ACTIVITY
Return, word for word, the line that contains "wire slave4_tx ;" and every line after it through the end of the records.
*** ENTRIES PROVIDED ***
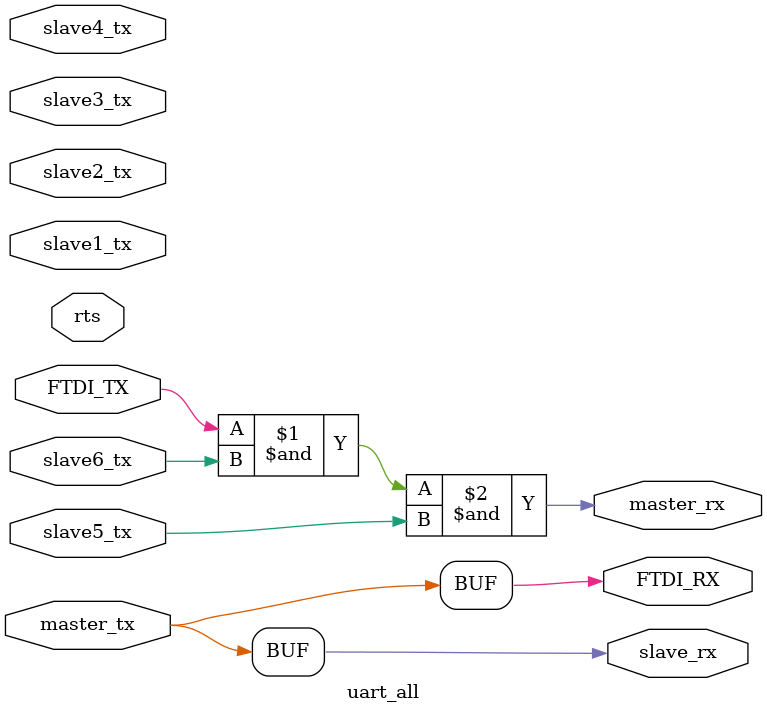
<source format=v>
`timescale 1 ns / 1 ps

module uart_all ( rts,master_tx ,slave1_tx ,slave2_tx ,slave3_tx ,slave4_tx , slave5_tx,slave6_tx,master_rx,slave_rx,FTDI_RX,FTDI_TX );

output master_rx ;
wire master_rx ;

output slave_rx ;
wire slave_rx ;

output FTDI_RX ;
wire FTDI_RX ;


input rts ;
wire rts ;

input FTDI_TX ;
wire FTDI_TX ;
input master_tx ;
wire master_tx ;
input slave1_tx ;
wire slave1_tx ;
input slave2_tx ;
wire slave2_tx ;
input slave3_tx ;
wire slave3_tx ;
input slave4_tx ;
wire slave4_tx ;
input slave5_tx ;
wire slave5_tx ;
input slave6_tx ;
wire slave6_tx ;


assign master_rx=FTDI_TX&slave6_tx&slave5_tx;
assign slave_rx=master_tx;
assign FTDI_RX =master_tx;

endmodule

</source>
*** End of ENTRIES PROVIDED ***
PROBLEM SOLUTION
wire slave4_tx ;
input slave5_tx ;
wire slave5_tx ;
input slave6_tx ;
wire slave6_tx ;


assign master_rx=FTDI_TX&slave6_tx&slave5_tx;
assign slave_rx=master_tx;
assign FTDI_RX =master_tx;

endmodule

</source>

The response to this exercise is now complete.